Empat Puluh Empat

4.1K 670 17
                                    

Jingga punya segalanya. Tiap hal kecil yang diinginkan manusia, terlebih kaum hawa;

She's smart, pretty, that body goals they wished to have about, popular, and a boyfriend who every girl fall for.

Ayah nya seorang pengusaha terkemuka yang masuk dalam jajaran 100 Pebisnis Berpengaruh dalam majalah Forbes Indonesia, Ibu nya mantan model internasional yang mengharumkan nama bangsa. Maka tak heran banyak yang menginginkan kehidupan seperti Jingga: cantik, terkenal, dan kaya.

Kecantikan Jingga dipuja para pria di universitas nya. Kemana pun dia berjalan, pandangan memuja itu akan selalu ada. Bisikan iri dengki para perempuan bukan masalah baginya selama ia tetap menjadi every man girl crush di kampus.

Ketika akhirnya Jeffrian menyatakan perasaan beberapa waktu lalu seolah melengkapi sempurna nya hidup Jingga. Sudah rahasia umum kalau Jeff termasuk dalam jajaran pemuda tampan di kampus yang disukai semua mahasiswi. Fans nya dimana-mana, bahkan senior dan dosen muda pun bisa langsung suka dengan Jeff setelah melihat sepasang lesung pipi yang muncul tiap kali pemuda itu tersenyum dan bicara.

Jeff memberi apa yang diidam-idamkan para wanita dari pasangan nya, buket bunga mawar di tiap minggu, fancy dining dengan pemandangan kota Surabaya di malam hari, sepasang anting warna perak dengan bandul warna merah yang entah berapa harganya, dan masih banyak lagi yang Jingga dapat dari pemuda itu.

Tapi sekarang Jingga akhirnya sadar akan satu keabsenan yang selalu ia rasa selama menjadi kekasih seorang Jeffrian.

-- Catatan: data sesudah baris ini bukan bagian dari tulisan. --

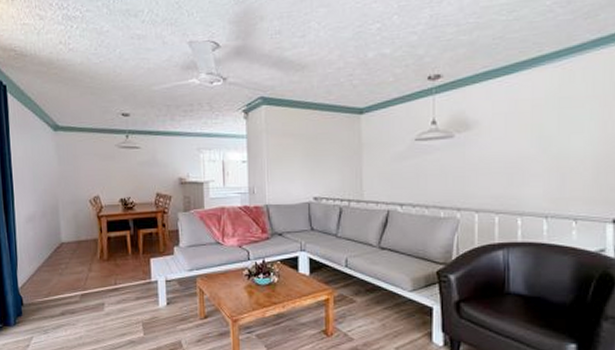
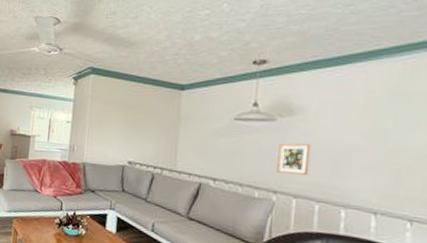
picture frame: none [459,158,488,191] -> present [277,143,311,175]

Hal ganjil yang menurutnya sangat penting, tapi saat ditelaah lagi, Jingga nggak pernah dapat jawaban yang memuaskan. Semua tampak sempurna untuk nya dan untuk mereka.

Meriahnya jalanan Surabaya di kala malam sangat kontras dengan keadaan di dalam sedan hitam milik Jeffrian. Mobil itu membaur bersama kendaraan lain tapi memiliki dunia nya sendiri di dalam sana.

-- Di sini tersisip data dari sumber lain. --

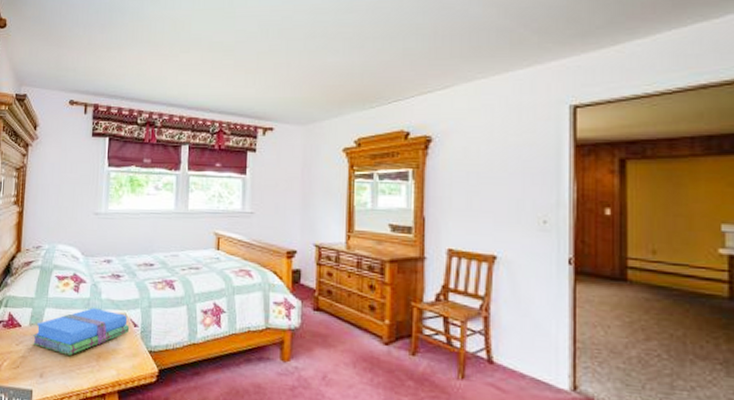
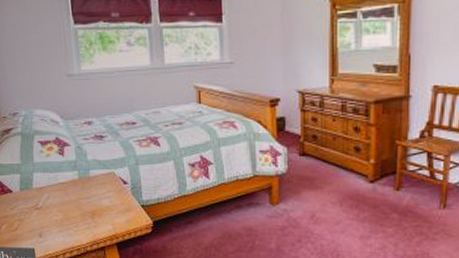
books: present [32,308,130,355] -> none [25,169,120,215]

"Apa yang Adinda bilang ke kamu tempo hari itu semuanya bener, Jingga." kata Jeff.

Di dalam kepala pemuda itu seolah terputar momen dimana Aldo akhirnya cerita semua keluh kesah si bungsu selama ini terhadapnya. Dari awal hingga akhir. Hal yang selalu Jeff coba hindari selama ini. Hingga cerita itu terhenti pada nama kekasihnya saat ini dan bagaimana seorang Jingga membuat dirinya rendah karena menggertak Dinda yang sama sekali nggak salah apa-apa.

"Sejauh apapun jarak yang aku ciptain antara aku dan Adinda, seberapa lama aku pergi, dengan siapapun aku lari, nanti tujuan akhir aku tetep ke Dinda. Selalu begitu."

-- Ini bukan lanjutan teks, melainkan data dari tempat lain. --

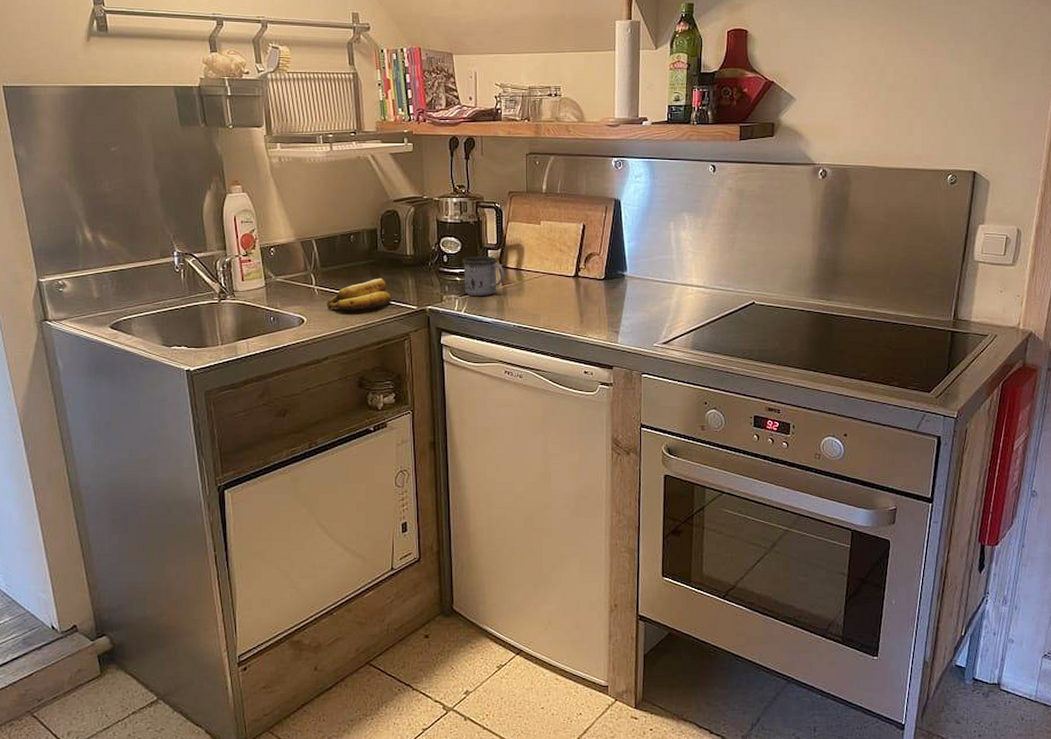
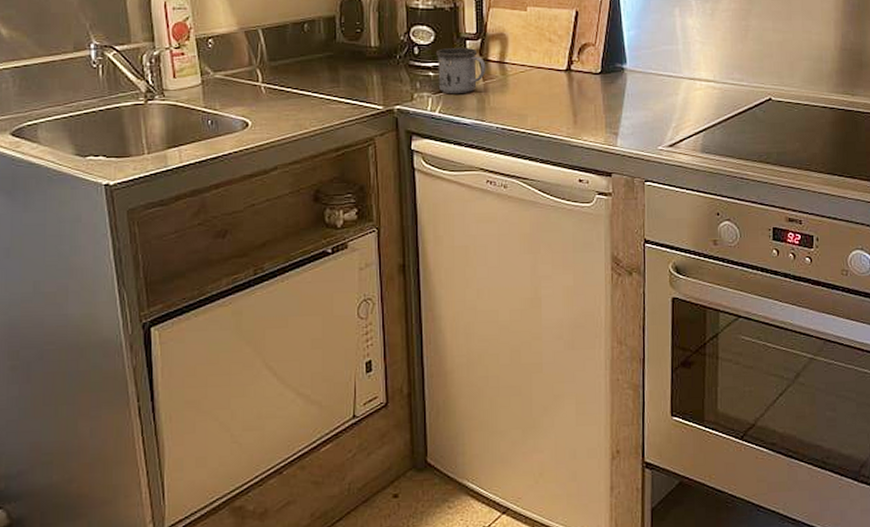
banana: present [326,278,391,311] -> none [275,73,353,112]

Dari ekor mata Jingga, ia bisa melihat pemuda di sebelah nya tersenyum kecil. Senyum paling tulus yang pernah ia lihat dari pacarnya.

"Dulu waktu kecil, Dinda satu-satunya yang dengerin curhatan aku soal Papa Mama yang selalu berantem tiap malem. Dinda yang jadi tempat aku nangis semalaman waktu tahu mereka mau cerai. Dinda jadi orang pertama yang aku peluk waktu akhirnya orang tuaku rujuk. Dinda yang selalu siapin kue cokelat pakai lilin kecil diatasnya tiap aku ulang tahun dan dia selalu ucapin tepat jam 12 malem sambil ngantuk-ngantuk...."

Jeff menghela napas sejenak, memori masa kecil dengan Dinda begitu menyenangkan. Tapi justru dia sendiri yang merusak nya.

"lalu masuk kuliah, aku mulai jauh dari dia karena pemikiran dangkal kalau Dinda bukan lagi teman. Dia cuma adik kecil dari temanku yang lain, bagian masa kecil yang harusnya tetep jadi kenangan. Tapi anehnya, meskipun aku jahat ke Dinda, jauhin dia, bersikap dingin ke dia, Dinda tetep sehangat dulu. Masih jadi yang peluk aku tiap aku sedih. Yang bilang semua bakal baik-baik aja waktu aku jatuh. Dan akhirnya aku sadar, memang dia rumah yang selama ini nunggu aku buat pulang. Benar-benar pulang, tanpa mengharapkan apapun. Dia cuma mau aku pulang dengan utuh, lengkap dan selamat. Se sederhana itu."